Kaptan Çiriğ, "Gemideki yağcı Ahmet saat gece 04.00'te gibi kız arkadaşına mesaj atmış. Ambar kapakları üzerindeki brandaların atmış olduğunu ve bunları tekrar ambar kapakları üzerine serip kamarasına geçtiğini yazmış. Bilinen gerçek şu ki dahili hat sefer yapan gemilerin ambar kapakları sorunludur, delikler vardır. Bu nedenle üzerine branda serilir ve branda iple sabitlenir. Yani olaylar 06.32'de değil, daha önce başlıyor. Gemiler acil durumlarda sinyal gönderir, telsizden sesli olarak gönderilen çevre gemilerden yardım istenir. Marmara Denizi'nde yoğun gemi trafiği var ve Marmara Denizi'nin güneyinde drift yapan, açıkta bekleyen birçok gemi var. Telsizden bir çağrı yapılmış olsa belki de onlar bugün hayatta olabilirdi. Bir de batma, yangın gibi durumlarda pozisyon ve durum bildiren mesajlar var. Bu gemide tehlike sinyali gönderen DSC düğmesi dediğimiz kırmızı düğmeye basılıyor. 3 ya da 5 saniyede sahil istasyonlarına, geminin pozisyonunu ve durumunu bildiriyor. Zeynep bu düğmeye neden basmadı ya da basamadı bilmiyoruz. Bunlar çok ciddi soru işaretleri. Gemi, 6 ila 7 metre battıktan sonra deniz suyu basıncıyla su yüzeyine çıkan ve uydu üzerinden tehlike sinyali gönderen 'epirp' cihazı var. Bu cihaz da o durumda manuel olarak çalıştırabilirdi" dedi.

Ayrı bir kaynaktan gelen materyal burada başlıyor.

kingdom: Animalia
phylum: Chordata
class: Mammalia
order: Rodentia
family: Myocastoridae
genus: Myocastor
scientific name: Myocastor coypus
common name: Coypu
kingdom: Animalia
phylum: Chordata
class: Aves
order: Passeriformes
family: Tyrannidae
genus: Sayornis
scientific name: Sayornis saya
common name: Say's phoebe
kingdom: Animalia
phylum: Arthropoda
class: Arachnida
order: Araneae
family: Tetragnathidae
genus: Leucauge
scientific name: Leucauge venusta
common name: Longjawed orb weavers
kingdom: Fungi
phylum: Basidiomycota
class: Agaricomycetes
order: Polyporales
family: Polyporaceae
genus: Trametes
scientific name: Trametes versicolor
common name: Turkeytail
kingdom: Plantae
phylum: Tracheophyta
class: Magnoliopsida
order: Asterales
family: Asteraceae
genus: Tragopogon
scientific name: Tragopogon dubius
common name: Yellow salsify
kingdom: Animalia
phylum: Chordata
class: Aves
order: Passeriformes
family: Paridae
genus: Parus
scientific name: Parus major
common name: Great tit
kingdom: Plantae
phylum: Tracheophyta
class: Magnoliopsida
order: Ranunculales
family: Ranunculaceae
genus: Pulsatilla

'BATUHAN A' gemisindeki Hüseyin Tutuk adlı gemicinin ailesine gönderdiği son görüntülerde ise, geminin su aldığı net bir şekilde görülüyor. Gemicinin, "Gece saat 01.00'den bu yana 5'inci, 6'ncı elbisem. Allah'ım sen yardım et, ya Rabb'im. 6 saattir aynı yerdeyiz. Gemi batıyor. Ya Rabb'im gemi batıyor" sözleri dikkat çekiyor.